The bill's fiscal note said it could result in more expenses for the Public Defenders Conference, Office of the Post-Conviction Defender and Indigent Defense Fund. However, it could not reasonably estimate those increases.

"The bill that I want to be voting on is the bill that says if I catch someone doing this to a child, I am protected against any civil action and I am protected against any criminal indictment or charges," said Sen. Kerry Roberts (R - Springfield). "If I catch someone fingering my 12-year-old daughter and I kill them, what am I subject to?"

A spokesperson for the District Attorney's Office said if the senator had caught someone in the act and killed them, then it may be considered self-defense and he would not be charged.

Roberts also said he saw some issues with the bill that he wanted to change, such as implmenting stricter thresholds before prosecutors can pursue the death penalty, and also wanted to reach out to Governor Bill Lee to learn if the state was planning on resuming executions.

Following his questions, Lamar asked Crump if perpetrators may be incentivized to kill children they rape, since rapist may believe they would die anyway for the crime.

"I don't think there's any way to know that," Crump said. "Deterrence is a two-measure thing.

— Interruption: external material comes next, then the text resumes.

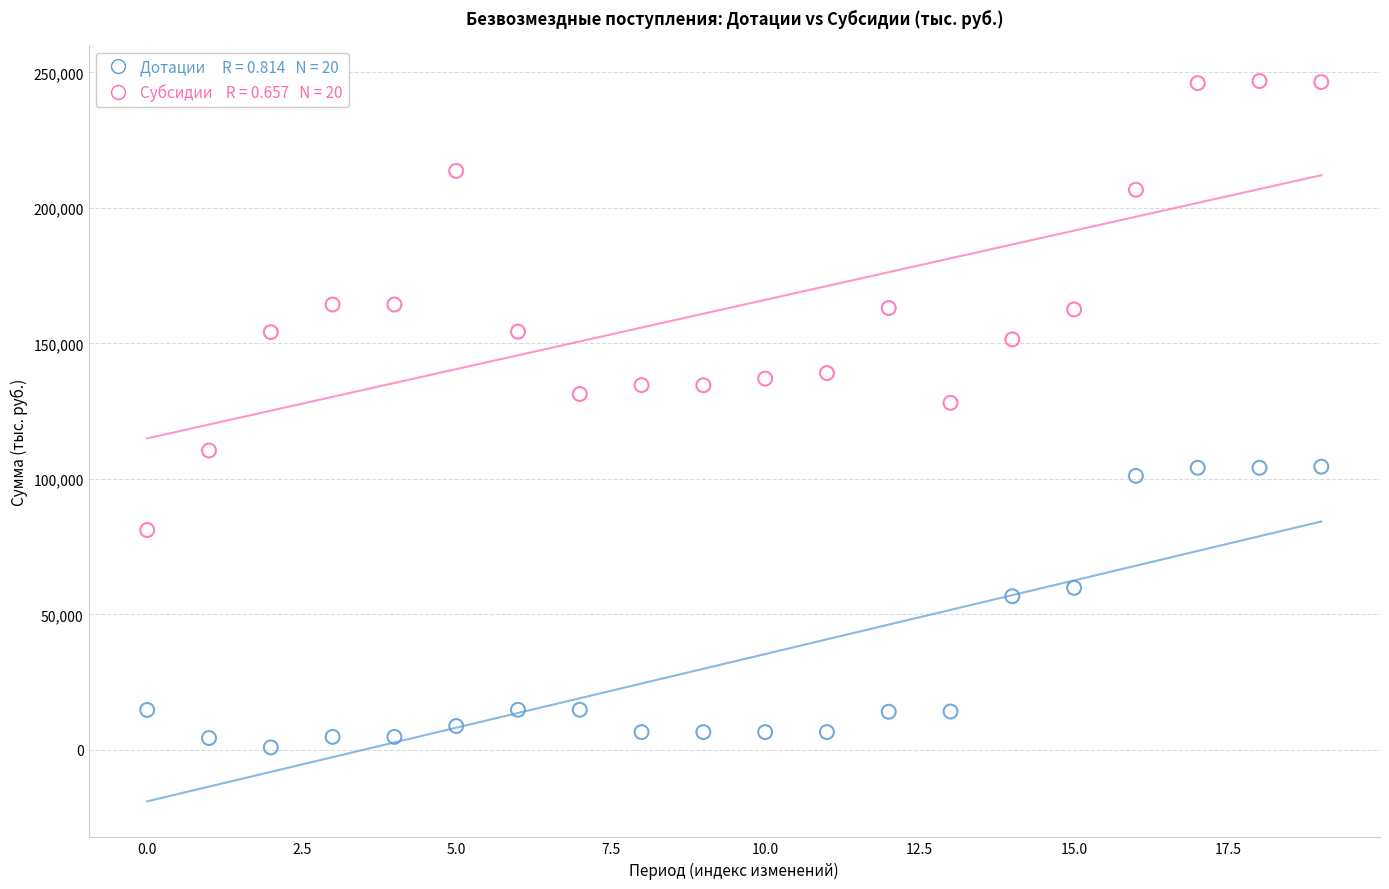

Across all data points, what is the range of Y values (max minus min)?

245906.8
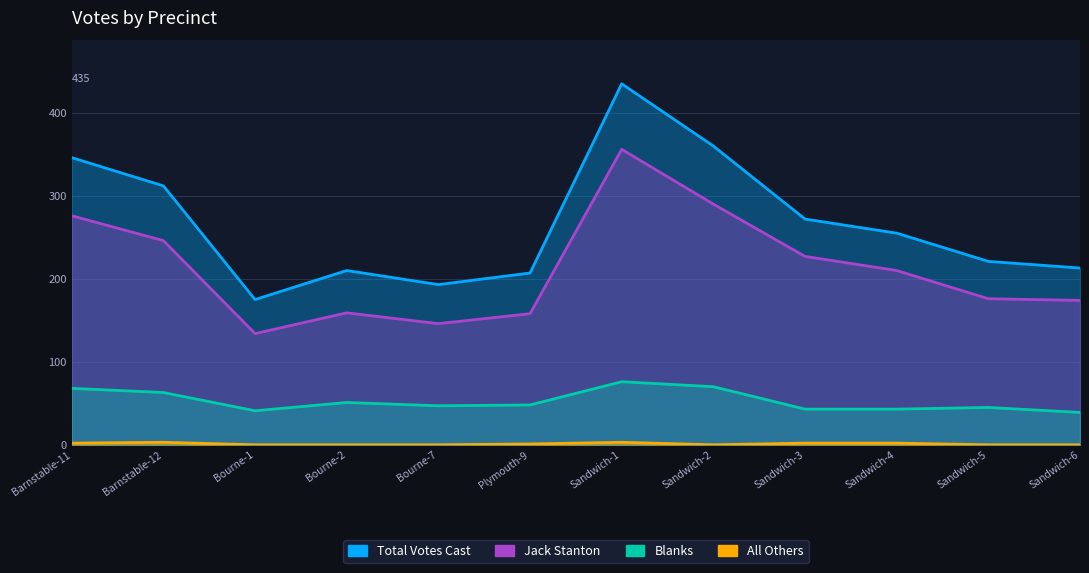

True or false: Jack Stanton and All Others intersect in this chart.

False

It's not just based on the penalty, it's also based on the likelihood of being caught. Those two things can't be separated ... The death penalty is kinda like a lighthouse. We don't know how many ships see the lighthouse and turn away. We only see the ones that don't."

An attorney for a nonprofit working to reform Tennessee's death penalty also spoke and said the death penalty carries the inherent risk of executing an innocent person. She said 197 people have been exonerated from death row, including three from Tennessee. She also said children could be coerced into making false accusations, especially in cases such as custody disputes or those involving caregivers with mental health issues.

She also said that death penalties do not have a deterrent effect, and said it could incentivize perpetrators to kill children after raping them. She also said testing the law would be costly to the state, possibly having to spend money prosecuting a decades-long case only to find that the law is unconstitutional.

Other attorneys warned that a child's testimony may not stand up to examination in court, and may not be enough evidence to reliably convict a person. A total of four people spoke against the bill during the March 26 committee meeting.

Yager said his bill was meant to give prosecutors another tool to prosecute people charged with raping children.

The House version was placed behind the budget on Feb. 7.